**Text:**
Biographical details
- Born: February 17, 1966 (age 60) Newport, Tennessee, U.S.

Playing career
- 1985–1988: Middle Tennessee

Coaching career (HC unless noted)
- 1988–1992: Maryville (assistant)
- 1992–1995: North Greenville
- 1995–1996: Vanderbilt (asst.)
- 1996–2000: Appalachian State (asst.)
- 2000–2009: Appalachian State
- 2009–2013: Tennessee (asst.)
- 2013–2014: UNC Wilmington (asst.)
- 2015–2017: Charlotte (asst.)
- 2017–2018: Charlotte (Interim HC)

Administrative career (AD unless noted)
- 2018–present: NC State (women's) (dir. of op. & pl. de.)

Head coaching record
- Overall: 184–177 (.510)

Accomplishments and honors

Championships
- 3× SoCon regular season champion (2003, 2007, 2008)

Awards
- SoCon Coach of the Year (2003)

= Houston Fancher =

American basketball coach (born 1966)

**Information supplied:**
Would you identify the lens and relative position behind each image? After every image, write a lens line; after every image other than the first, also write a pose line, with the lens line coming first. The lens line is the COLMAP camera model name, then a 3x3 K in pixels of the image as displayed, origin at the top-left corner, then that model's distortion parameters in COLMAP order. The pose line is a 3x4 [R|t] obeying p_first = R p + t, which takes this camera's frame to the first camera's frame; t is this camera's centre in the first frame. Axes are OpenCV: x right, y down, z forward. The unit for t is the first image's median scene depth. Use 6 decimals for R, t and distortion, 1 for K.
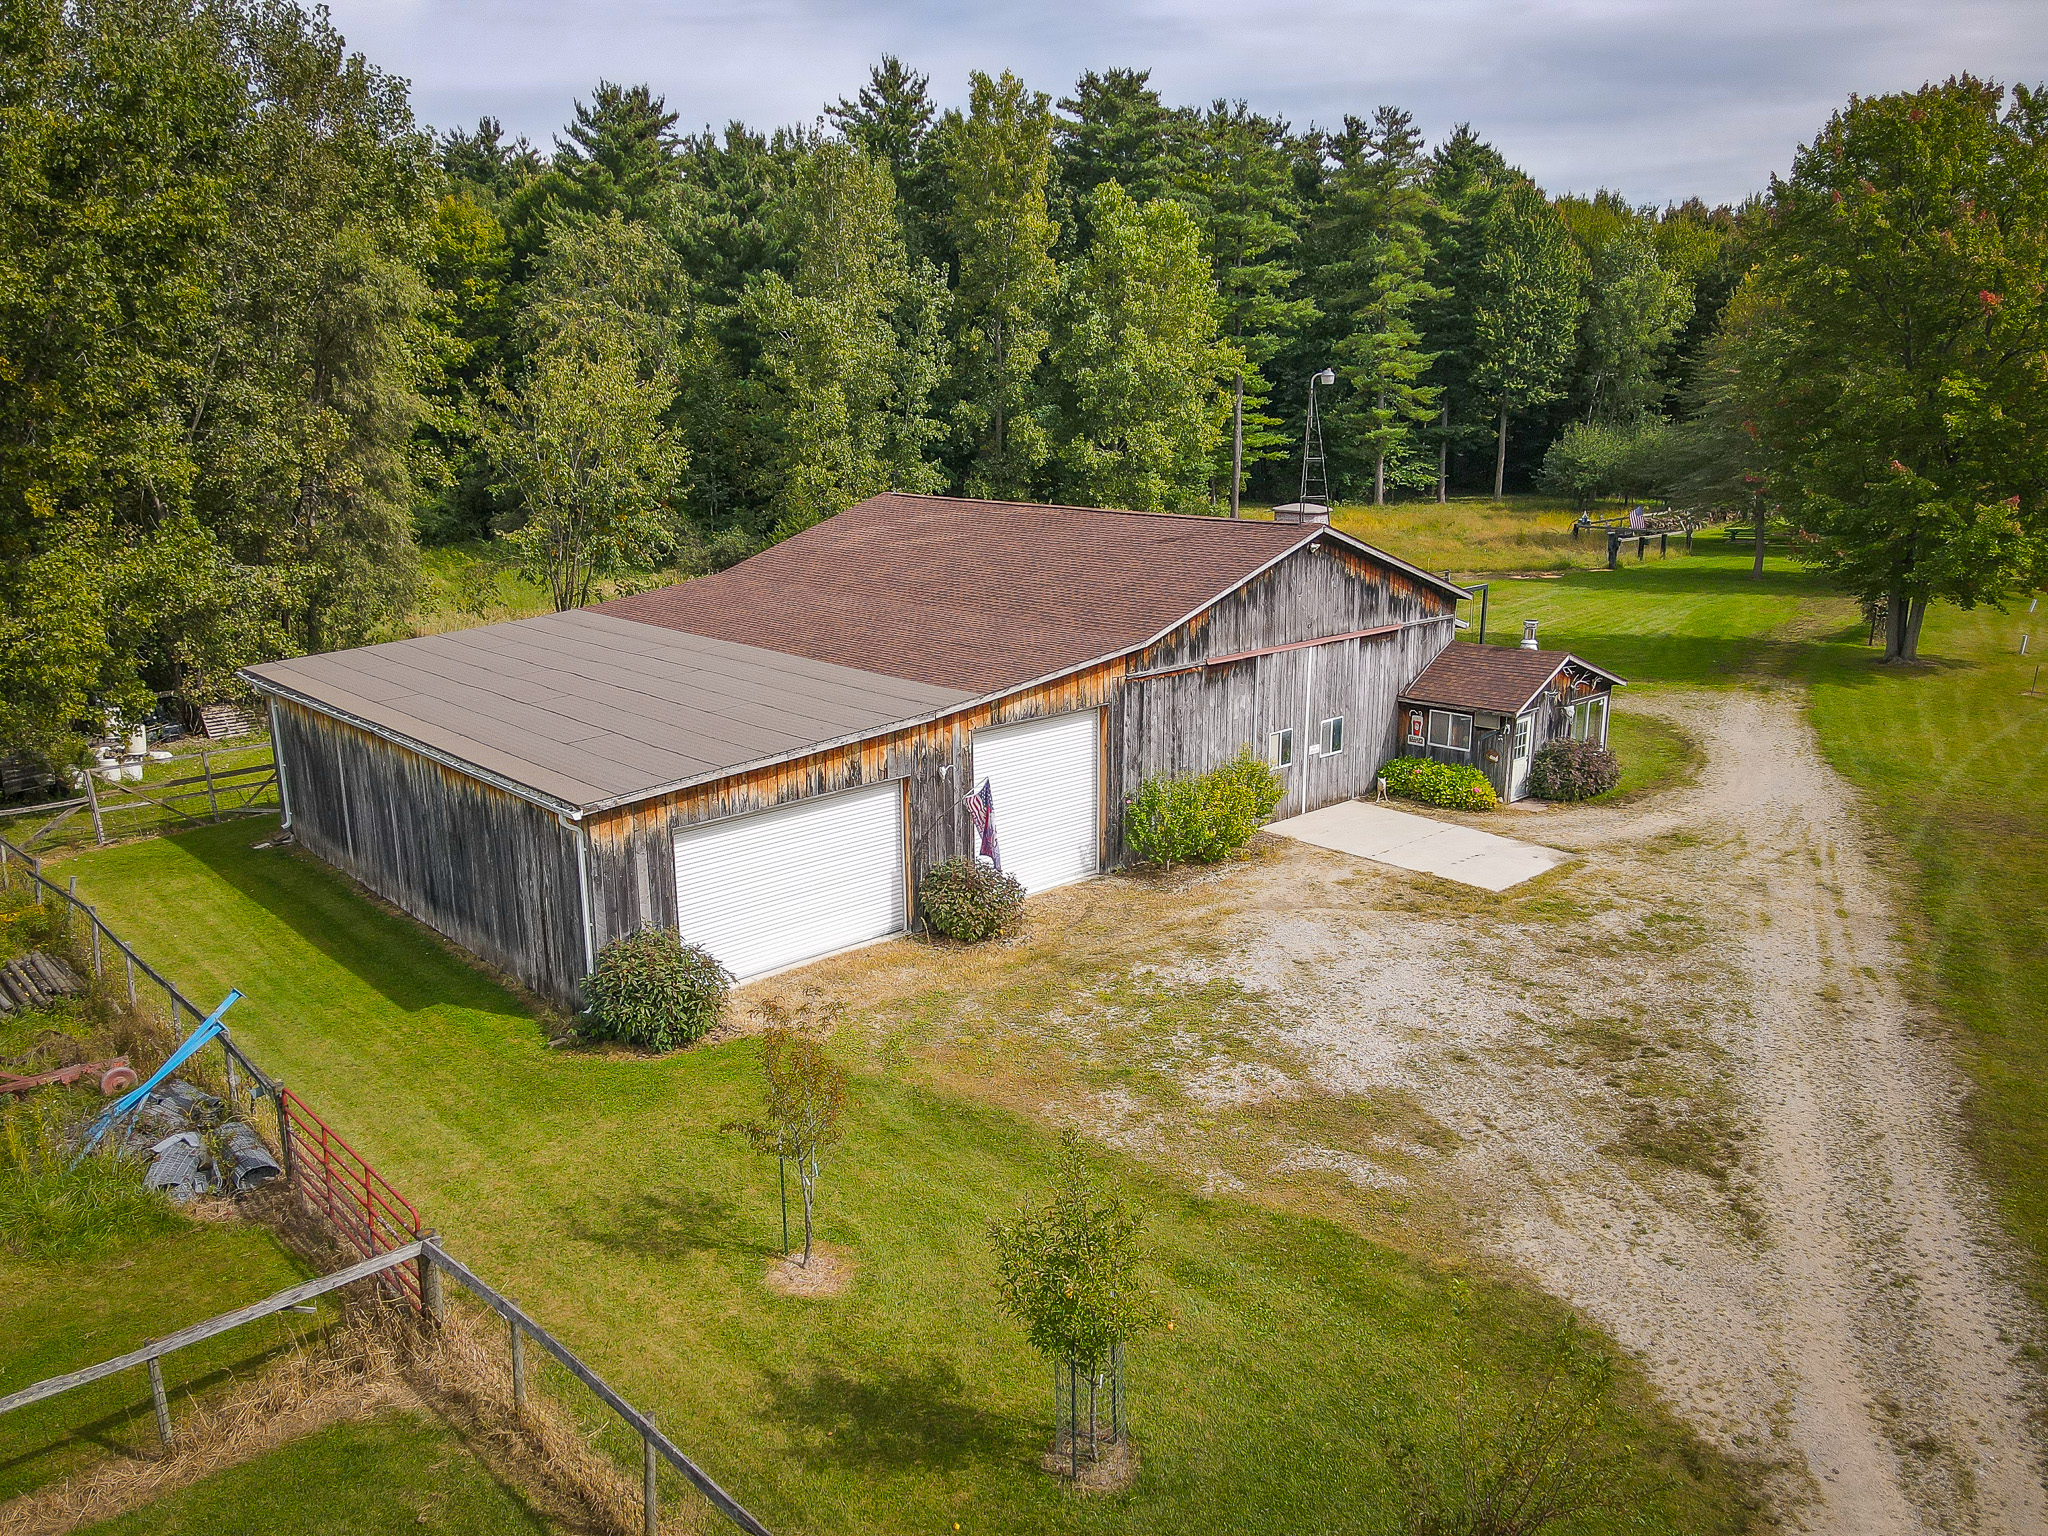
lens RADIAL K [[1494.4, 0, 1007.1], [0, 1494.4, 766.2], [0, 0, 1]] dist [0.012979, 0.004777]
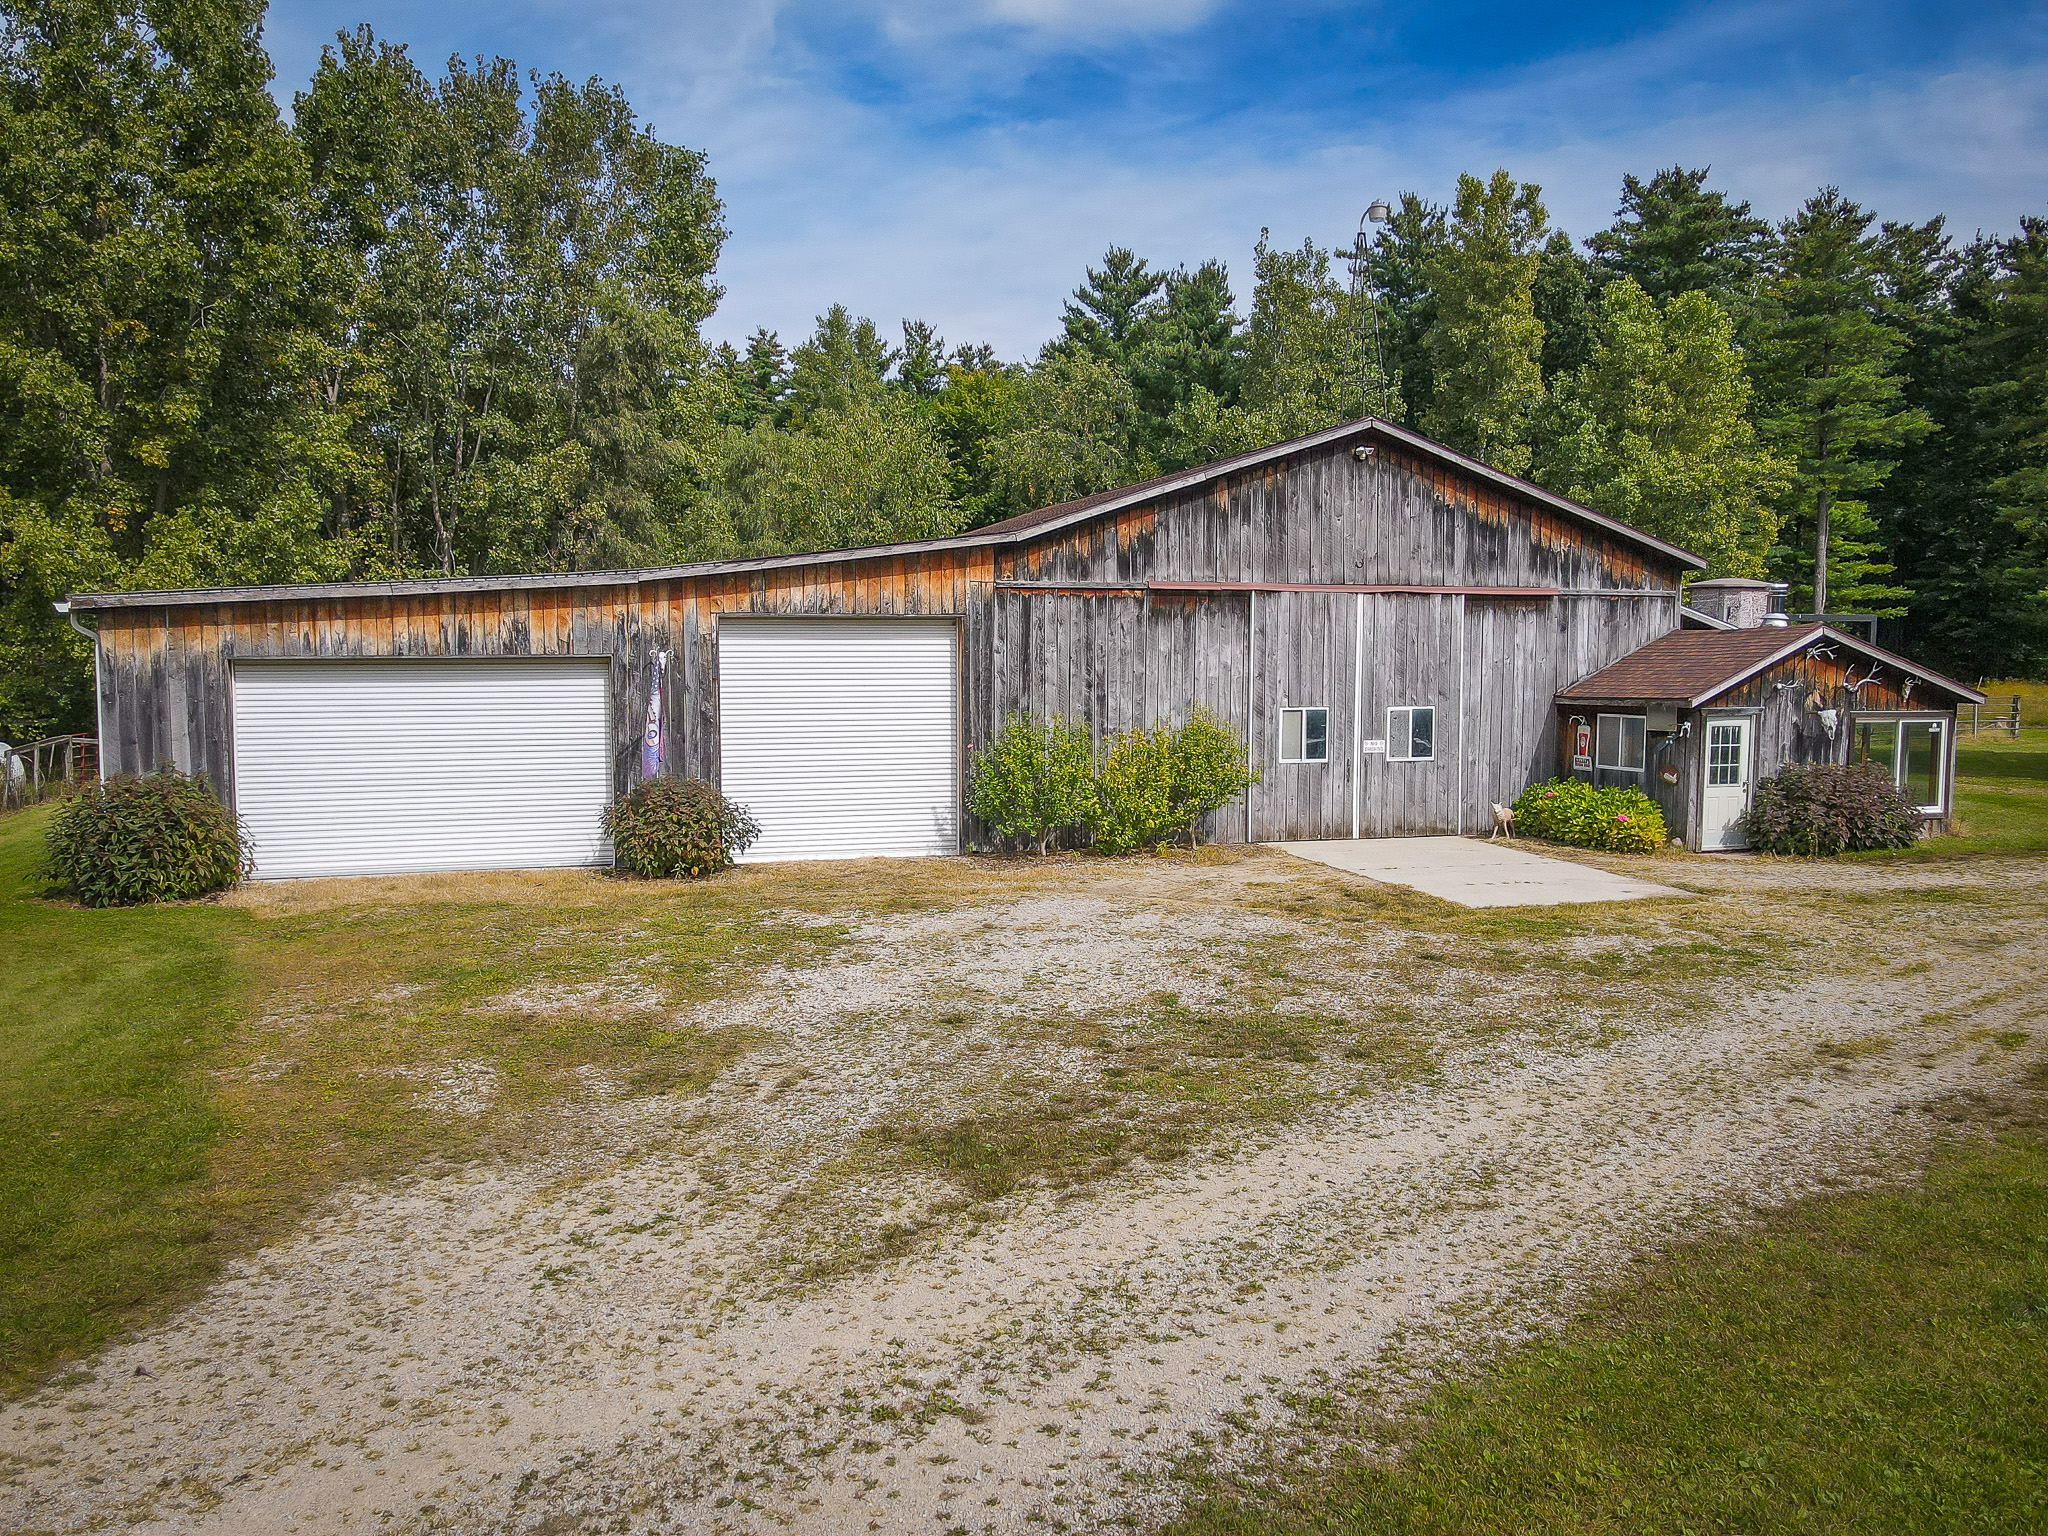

**Exercises:**
A) Answer these questions from the Houston Fancher profile.
(i) In what town was Fancher born?
(ii) For which school did he play from 1985 to 1988?
(iii) In what year was he named SoCon Coach of the Year?
B) Carry on writing the Houston Fancher profile, starting after its final line.
The data bear no relation to the Houston Fancher profile.

**Answers provided:**
A)
(i) Newport, Tennessee
(ii) Middle Tennessee
(iii) 2003

B)
Houston Fancher (born February 17, 1966) is an American basketball coach, previously the interim head coach of the Charlotte 49ers men's basketball team. Prior to that, he worked for a summer in Oak Ridge, Tennessee. Later, he also worked for four years at the University of Tennessee, including as the Director of Basketball Operations for the last two of those years. From 2000 to 2009, he was the men's head basketball coach of the Mountaineers at Appalachian State University. His first two seasons saw his team go 11–20, and 10–18, respectively. The following season, 2002–03, his team went 19–10, and Fancher was named the Southern Conference Coach of the Year. In the 2006–07 season, his squad won a school record 25 games, but failed to make the NCAA tournament, instead garnering Appalachian's first National Invitation Tournament (NIT) berth instead. On March 16, 2009, Fancher resigned as head coach following a disappointing 2008–09 season.

On April 2, 2015, Fancher was named assistant coach on the staff of new Charlotte 49ers head coach Mark Price. He was elevated to interim head coach after Price's sudden firing on December 14, 2017.

On March 6, 2018, following a 3–17 record, Fancher was notified by incoming athletics director Mike Hill that he would not be retained through the 2018–19 season and that a nationwide search for a permanent men's basketball coach would begin immediately.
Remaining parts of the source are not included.